Di Banda Aceh, Kutaraja tepatnya, terdapat Gampong Jawa orang Aceh menyebutnya, atau Kampung Jawa. Kampung ini dihuni oleh orang-orang Jawa yang ada di Aceh. Sejarahnya panjang. Daerah yang dulu indah ini, kini kumuh. Daerah di pesisir pantai yang mestinya bisa dijadikan tempat wisata ini menjadi salah satu daerah paling miskin di Aceh.
Kampung Jawa ini boleh dikata saat ini sebagai Tempat Pembuangan Akhir (TPA) sampah. Sekitar 180 ton sampah dibuang ke sana per hari. Dampaknya tentu saja menimbulkan polusi udara, bau dan estetika atau keindahan.
Entah kapan mulainya Kampung Jawa ini, yang saya dengar bermula sejak adanya Kerajaan Demak di pesisir Pantai Utara Laut Jawa.Â
Pada abad ke-15 pasukan dari Jawa yang mengusir tentara Portugis waktu itu, meminta bantuan dari Kerajaan Aceh Darussalam. Dari sana kemudian cikal bakal orang-orang Jawa tinggal dan menetap di Aceh.
Gampong Jawa ini merupakan potret kelam orang Jawa di Aceh karena terkesan kumuh dan miskin. Bahkan sangat miskin. Aceh termasuk provinsi termiskin di Sumatera dan memperoleh Bantuan Dana Desa terbesar sesudah Jawa Tengah dan Jawa Timur. Sekitar Rp 686 juta per tahun setiap desa. Sejak tahun 2015 hingga 2018, sebanyak Rp 14.8 triliun dana yang dikucurkan untuk Provinsi Aceh (Beritagar, 9/9/2019).
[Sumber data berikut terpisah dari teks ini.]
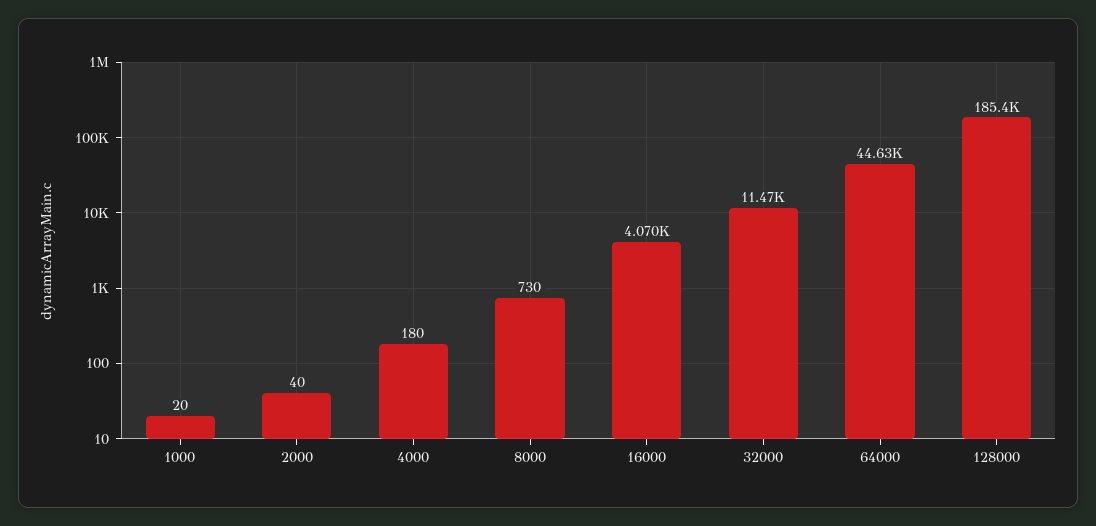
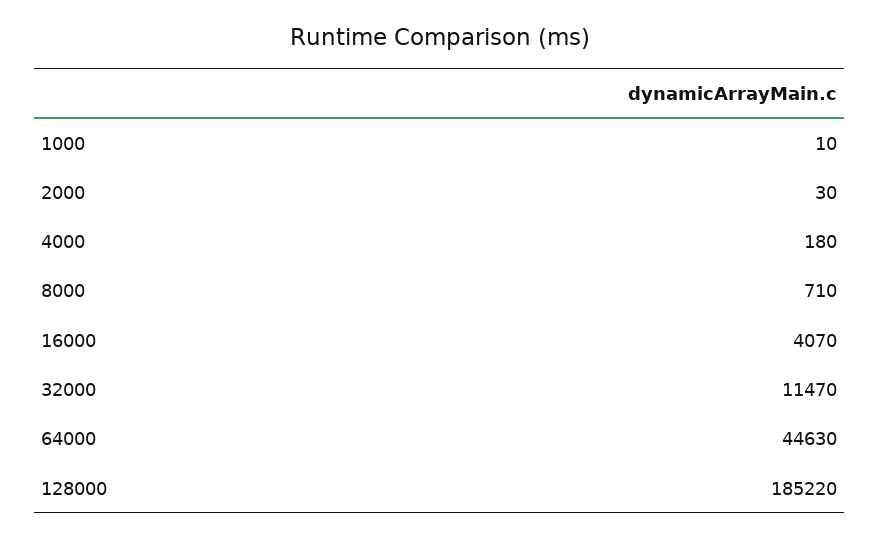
1000: 20 -> 10
2000: 40 -> 30
8000: 730 -> 710
128000: 185400 -> 185220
Di Gampong Jawa ini, sulit mendapatkan banguan infrastruktur yang layak pakai. Sumur saja, tidak sehat. Saat Musim Kemarau, kering. Rumah-rumah di pinggir laut terbuat dari papan. Anak-anak tidak mendapatkan pendidikan yang layak.
Sejak tahun 2012, seorang lulusan UIN Ar-raniry Banda Aceh menginisiasi Sekolah Sore untuk anak-anak di Gampong Jawa ini, bagi mereka yang tidak mengenyam bangku sekolah.
Melihat Kampung Jawa ini, seolah menjadikan bukti bahwa orang-orang Jawa yang berada di perantauan khususnya di Aceh, gagal. Padahal kawasan ini dulu masyhur dan terkenal di kalangan para pengenal laut.
*****
Namun begitu, di sisi lain, di dataran tinggi Gayo, Aceh Tengah, tepatnya di Kecamatan Jagong Jeget, kawasan yang dulunya rimba raya ini, kini berubah menjadi sentra Kopi yang maju di Aceh. Di kawasan ini, transmigram asal Jawa sudah bermukim selama 38 tahun, sejak tahun 1982, berubah total hidupnya.
Orang-orang asal Jawa ini gigih membuka lahan baru, menyulap hutan menjadi lahan kopi yang subur. Dari jumlah penduduk yang hanya 50 orang pada gelombang pertama datang bertransmigrasi, disusul gelombang kedua 48 orang dan gelombang ketiga 50 orang, kini jumlah mereka mencapai lebih dari 10.000 jiwa.